Ella Diaz


Ella Diaz

Chair and Professor

Department of Chicana and Chicano Studies




Current Research Activities

Current research projects include a post-script to her 2020 A Ver volume on José Montoya; it comprises a collection of interrelated essays on the canonical Chicano artist’s early poetry publications as they’ve become available online, through the digitization of his major library collection and related ones. Exploring the implications of the digital humanities for vanguard Chicana/o artists in the United States, Diaz reveals the intellectual damage and cultural loss resultant from the erasures of these artists in the national canons and U.S. institutions. She does so by drawing on western theories of archives—from Michel Foucault (ca 1970s) to Jacques Derrida (1995)—as well as contemporary Chicana interventions by scholar Karen Mary Davalos in Chicana/o Remix: Art and Errata Since the Sixties (NYU 2018), María Cotera’s essay, “‘Invisibility Is an Unnatural Disaster’: Feminist Archival Praxis after the Digital Turn” (2015), and Cotera's co-edited anthology Chicana Movidas: New Narratives of Activism and Feminism in the Movement Era (2018).

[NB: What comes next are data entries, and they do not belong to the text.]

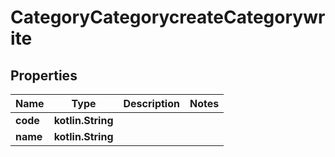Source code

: 
# CategoryCategorycreateCategorywrite

## Properties
| Name | Type | Description | Notes |
| ------------ | ------------- | ------------- | ------------- |
| **code** | **kotlin.String** |  |  |
| **name** | **kotlin.String** |  |  |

Diaz’s other research projects involve exhibition reviews of major Chicana/o and U.S. Latinx art shows, as well as her visual and cultural analyses of testimonio as an art of the Americas. As a narrative “genre,” testimonio takes many forms that reflect the convergence of several systems of knowledge, following fifteenth and sixteenth-century European conquests of Indigenous American societies; the multiple modes of testimonio, or telling stories of whole communities, continue to expose historical forces of power beyond the control of Black, Indigenous, and People of Color communities of the Americas.